My uncle has received his vest. Fortunately for me, we didn’t make it down to the farm until a few days after Christmas, so I had a few days extra to finish off pesky little things like the back buckle and buttonholes. It fits well enough (OK, it may be on the snug side, but then I feel like the next size up would’ve been too big…), and he’s more than happy with it. The only thing that’s a bit odd is the length—it’s very short. And my uncle isn’t unusually tall—I’m pretty sure that it’s meant to go over antique-style trousers, you know, the up-to-the-armpits variety.

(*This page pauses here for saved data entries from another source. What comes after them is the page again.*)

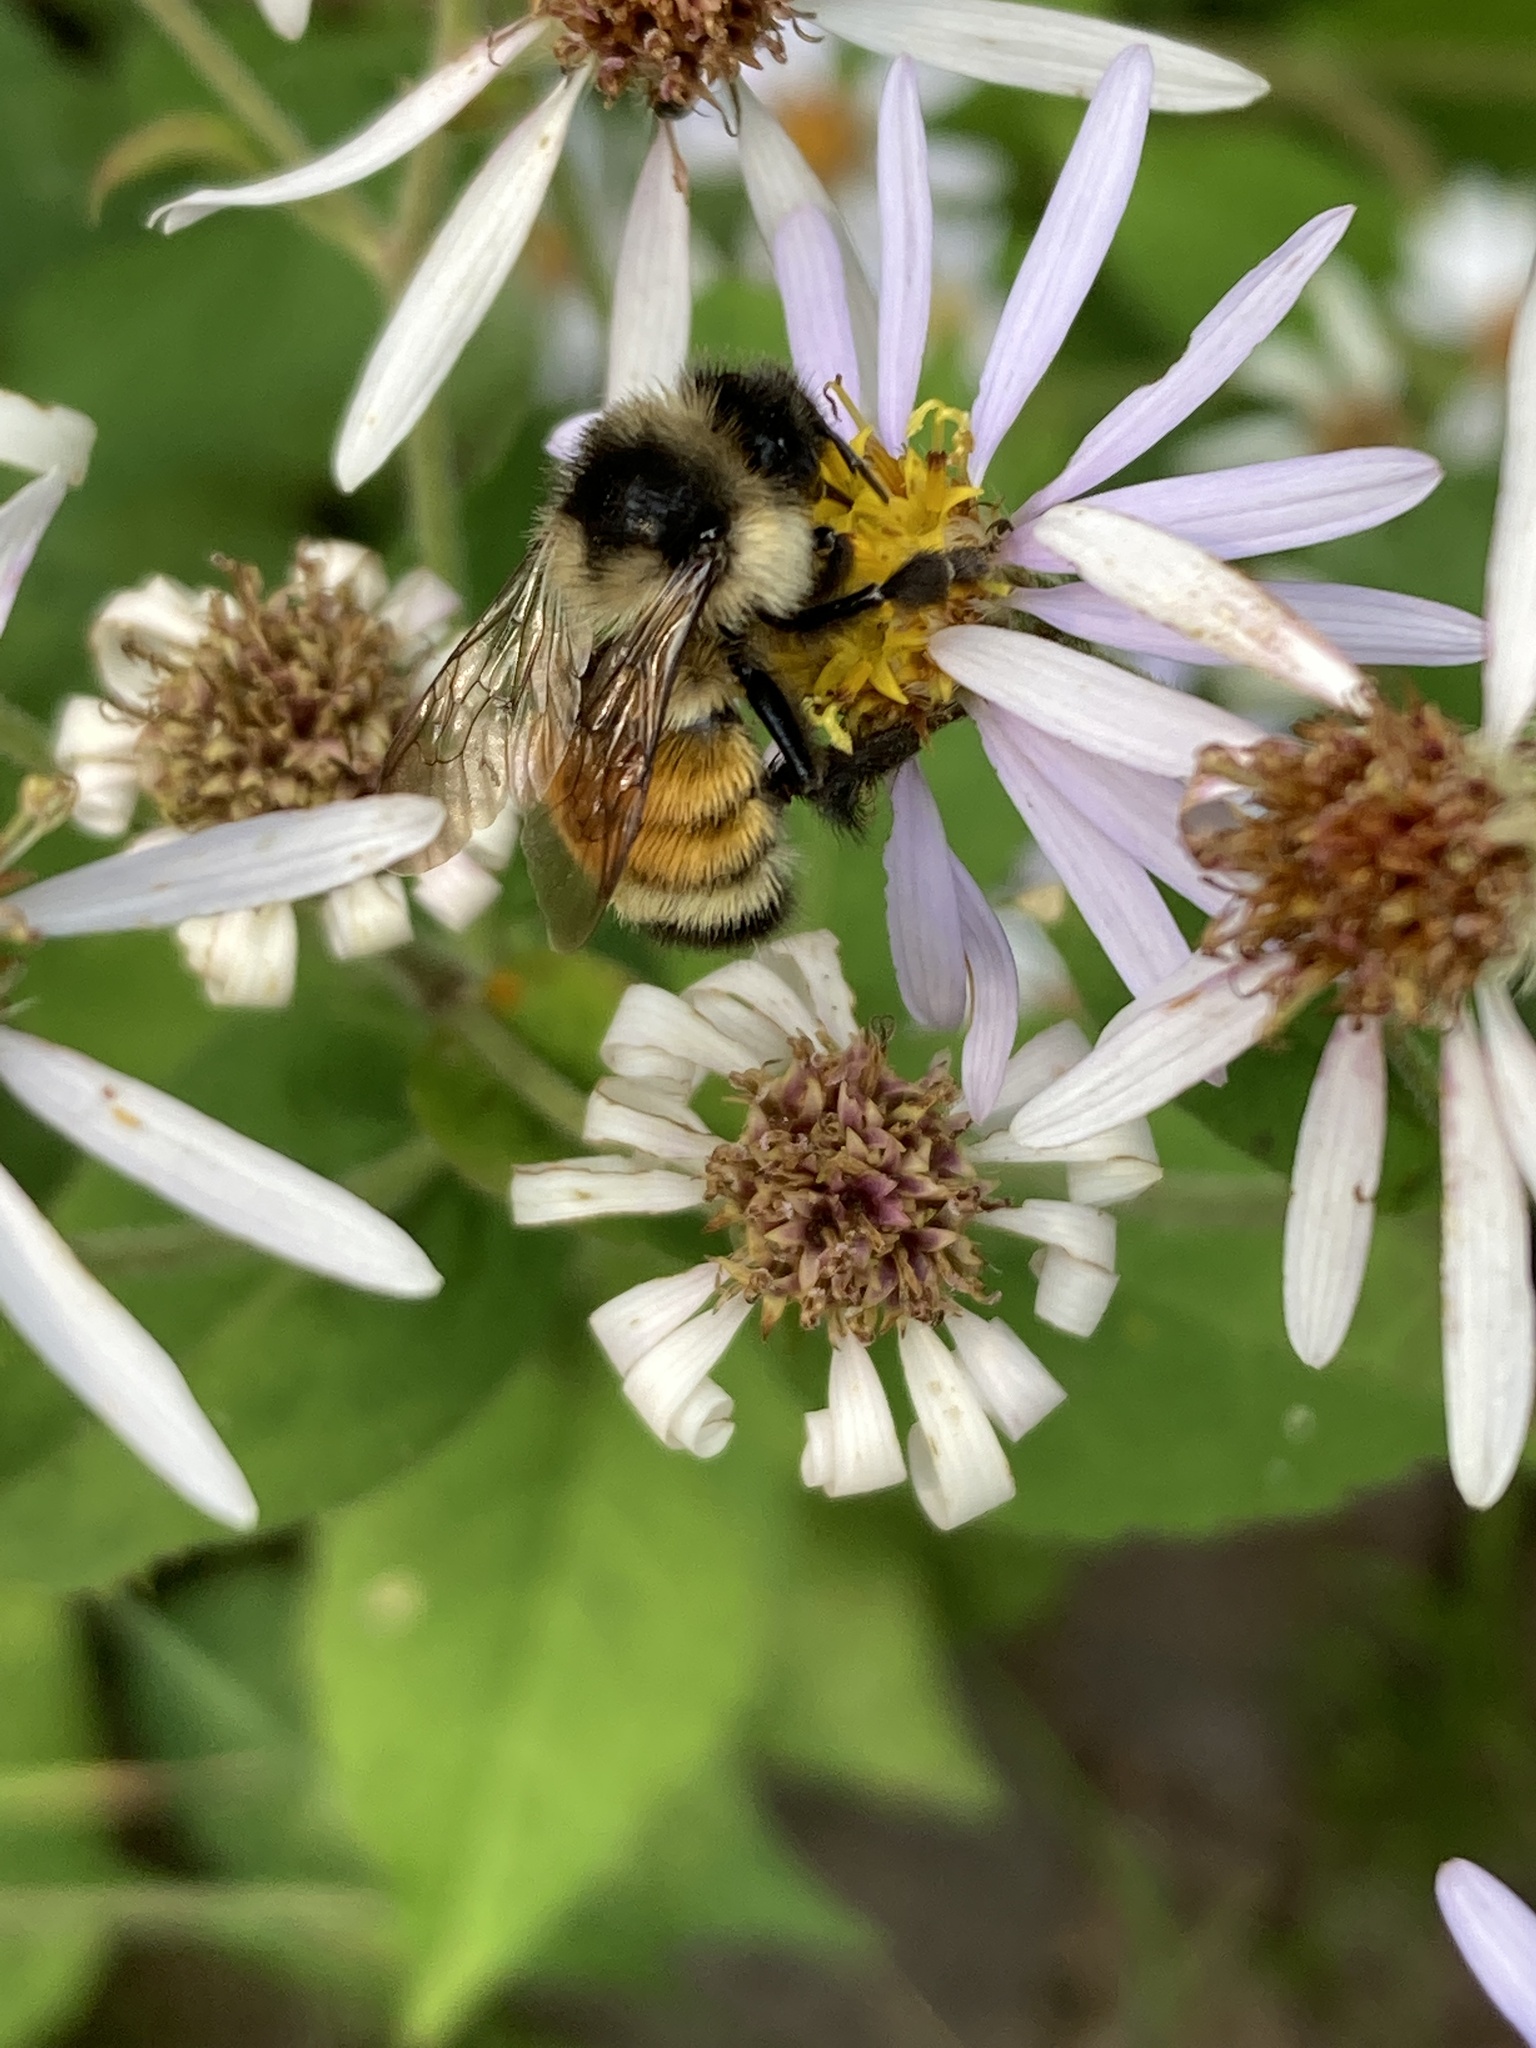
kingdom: Animalia
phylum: Arthropoda
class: Insecta
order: Hymenoptera
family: Apidae
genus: Bombus
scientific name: Bombus ternarius
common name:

I basted hair-canvas to the vest fronts, and then added in (as per the pattern) two layers of batting, with the edges feathered.
A closeup of the hand-basting and padding in the vest front. I haven’t done this kind of handwork since Gertie’s Lady Grey Sewalong. It was fun, though.
I even padstitched the undercollar.
And then there were the welt pockets. I made samples. I marked. I basted. I tailor-tacked. And still, my first welt wound up uneven and just UGH. I could’ve cried. I couldn’t imagine making two more, when those two had to be… ulp… matching.
So I didn’t. My uncle’s vest has only a single, sad and uneven, welt pocket. I’m not going to mention it if he doesn’t.
I added a patch of outer fabric inside the pocket, which was not in the instructions. The instructions, incidentally, were good but not verbose. They told you what to do, but not how to do it. And I added a few thing here and there, because I could. Like padstitching. And this little patch.
I used shiny silver vintage buttons from my stash. Making the buttonholes was also a beast, although at least my thread matched very well, so their nasty quality isn’t obvious. I was so hoping for neat, beautiful keyholes, too…
The buckle was also from one or another thrift-store baggies. I do wish, in hindsight, that I’d interfaced the straps here. And that I had two-piece eyelets—these are one piece and I’m worried about how they’ll hold up. Although I suppose it’s not a super-high-stress area. (And, yes, the back’s made out of fashion fabric, not lining. This is because I didn’t have enough of the silver Kasha lining fabric left, and my local Fabricland didn’t have any in the silver colour. Yes, I could’ve used another kind of lining. But I hate every other kind of lining out there…)
Understitching would’ve helped this back bit. Although I suppose if the outer back were in lining fabric as well, it wouldn’t've been an issue.